### Text passage
News of Venice, CA and Marina del Rey CA

Metro is City and Can Develop Their Property, Revised

Note: If you have been following the story, first the Council Office said property was County, but it is City, and Metro has the right to develop their own property.
Council office answers the question posed by the Update regarding changing Metro Bus Depot in Venice at Sunset to affordable housing and usurping the Surplus Requirement.

David Graham-Caso, communications director and policy advisor for Councilman Mike Bonin, answered that joint development is nothing new for Metro and one can see a full page of their website dedicated to the joint development process and current projects here: https://www.metro.net/projects/joint_dev_pgm

The Communications Director Graham-Caso wrote that the Metro does not have to follow the City requirements for surplus property because it can enter into joint development. The following is his explanation.

Regarding your question about the bus yard – the site did not get declared “surplus property” and offered to other governmental agencies or auctioned off to the highest bidder because Metro decided instead to enter into a joint development process for the site. This means Metro retains ownership of the property, allowing Metro to set the terms for the process and the terms for how they wish to see the property used. This is good for the neighborhood for a few reasons.

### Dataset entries
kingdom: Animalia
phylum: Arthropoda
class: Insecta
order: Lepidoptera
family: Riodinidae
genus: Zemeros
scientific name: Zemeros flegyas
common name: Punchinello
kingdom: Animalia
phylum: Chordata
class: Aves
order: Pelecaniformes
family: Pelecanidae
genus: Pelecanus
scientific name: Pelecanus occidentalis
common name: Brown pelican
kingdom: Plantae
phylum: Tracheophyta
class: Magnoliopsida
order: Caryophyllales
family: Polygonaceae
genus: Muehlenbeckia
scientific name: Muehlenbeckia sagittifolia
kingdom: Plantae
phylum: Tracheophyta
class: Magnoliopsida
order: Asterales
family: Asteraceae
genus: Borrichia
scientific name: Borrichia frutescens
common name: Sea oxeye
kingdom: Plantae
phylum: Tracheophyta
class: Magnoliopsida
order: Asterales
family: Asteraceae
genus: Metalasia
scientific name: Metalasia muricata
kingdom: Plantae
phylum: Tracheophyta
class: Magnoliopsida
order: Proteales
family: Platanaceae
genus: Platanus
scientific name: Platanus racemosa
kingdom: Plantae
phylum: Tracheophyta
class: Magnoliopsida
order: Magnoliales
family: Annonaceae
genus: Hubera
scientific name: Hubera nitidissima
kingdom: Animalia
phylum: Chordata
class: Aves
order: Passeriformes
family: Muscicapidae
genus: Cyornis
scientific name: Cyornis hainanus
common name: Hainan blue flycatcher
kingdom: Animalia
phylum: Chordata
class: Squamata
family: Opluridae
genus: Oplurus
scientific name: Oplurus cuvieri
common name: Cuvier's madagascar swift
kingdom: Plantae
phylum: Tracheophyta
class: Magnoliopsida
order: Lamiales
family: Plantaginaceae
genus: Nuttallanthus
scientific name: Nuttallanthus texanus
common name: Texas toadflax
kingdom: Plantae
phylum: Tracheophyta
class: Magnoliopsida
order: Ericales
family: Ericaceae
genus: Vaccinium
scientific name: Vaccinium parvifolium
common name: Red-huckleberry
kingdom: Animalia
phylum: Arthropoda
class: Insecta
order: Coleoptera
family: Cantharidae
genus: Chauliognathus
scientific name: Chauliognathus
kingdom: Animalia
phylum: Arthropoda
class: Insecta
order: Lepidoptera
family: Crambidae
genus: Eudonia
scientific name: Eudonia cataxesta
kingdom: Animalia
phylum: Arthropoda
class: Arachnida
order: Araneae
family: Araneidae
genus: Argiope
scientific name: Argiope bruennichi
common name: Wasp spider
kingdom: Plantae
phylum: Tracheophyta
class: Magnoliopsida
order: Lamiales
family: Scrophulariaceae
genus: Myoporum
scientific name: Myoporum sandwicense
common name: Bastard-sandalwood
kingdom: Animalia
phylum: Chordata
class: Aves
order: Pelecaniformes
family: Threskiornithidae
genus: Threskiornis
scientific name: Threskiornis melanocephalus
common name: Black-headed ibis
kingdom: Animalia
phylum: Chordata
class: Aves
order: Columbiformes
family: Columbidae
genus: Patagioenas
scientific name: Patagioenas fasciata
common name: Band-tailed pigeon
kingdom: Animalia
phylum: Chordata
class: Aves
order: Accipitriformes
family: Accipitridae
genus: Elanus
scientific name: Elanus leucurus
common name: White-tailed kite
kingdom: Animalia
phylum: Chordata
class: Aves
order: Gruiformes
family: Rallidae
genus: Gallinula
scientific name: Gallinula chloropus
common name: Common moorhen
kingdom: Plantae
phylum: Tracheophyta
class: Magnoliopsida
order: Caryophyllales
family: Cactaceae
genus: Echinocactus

### Written request 1
What titles does the news item about the Metro bus depot give to the people it names?
### Written request 2
Can you put the lines of the records into a numbered list, starting with the line that contains "genus: Argiope" and running through the end of the records, with blank lines left out?

### Exercise output 1
communications director, policy advisor, Councilman

### Exercise output 2
1. genus: Argiope
2. scientific name: Argiope bruennichi
3. common name: Wasp spider
4. kingdom: Plantae
5. phylum: Tracheophyta
6. class: Magnoliopsida
7. order: Lamiales
8. family: Scrophulariaceae
9. genus: Myoporum
10. scientific name: Myoporum sandwicense
11. common name: Bastard-sandalwood
12. kingdom: Animalia
13. phylum: Chordata
14. class: Aves
15. order: Pelecaniformes
16. family: Threskiornithidae
17. genus: Threskiornis
18. scientific name: Threskiornis melanocephalus
19. common name: Black-headed ibis
20. kingdom: Animalia
21. phylum: Chordata
22. class: Aves
23. order: Columbiformes
24. family: Columbidae
25. genus: Patagioenas
26. scientific name: Patagioenas fasciata
27. common name: Band-tailed pigeon
28. kingdom: Animalia
29. phylum: Chordata
30. class: Aves
31. order: Accipitriformes
32. family: Accipitridae
33. genus: Elanus
34. scientific name: Elanus leucurus
35. common name: White-tailed kite
36. kingdom: Animalia
37. phylum: Chordata
38. class: Aves
39. order: Gruiformes
40. family: Rallidae
41. genus: Gallinula
42. scientific name: Gallinula chloropus
43. common name: Common moorhen
44. kingdom: Plantae
45. phylum: Tracheophyta
46. class: Magnoliopsida
47. order: Caryophyllales
48. family: Cactaceae
49. genus: Echinocactus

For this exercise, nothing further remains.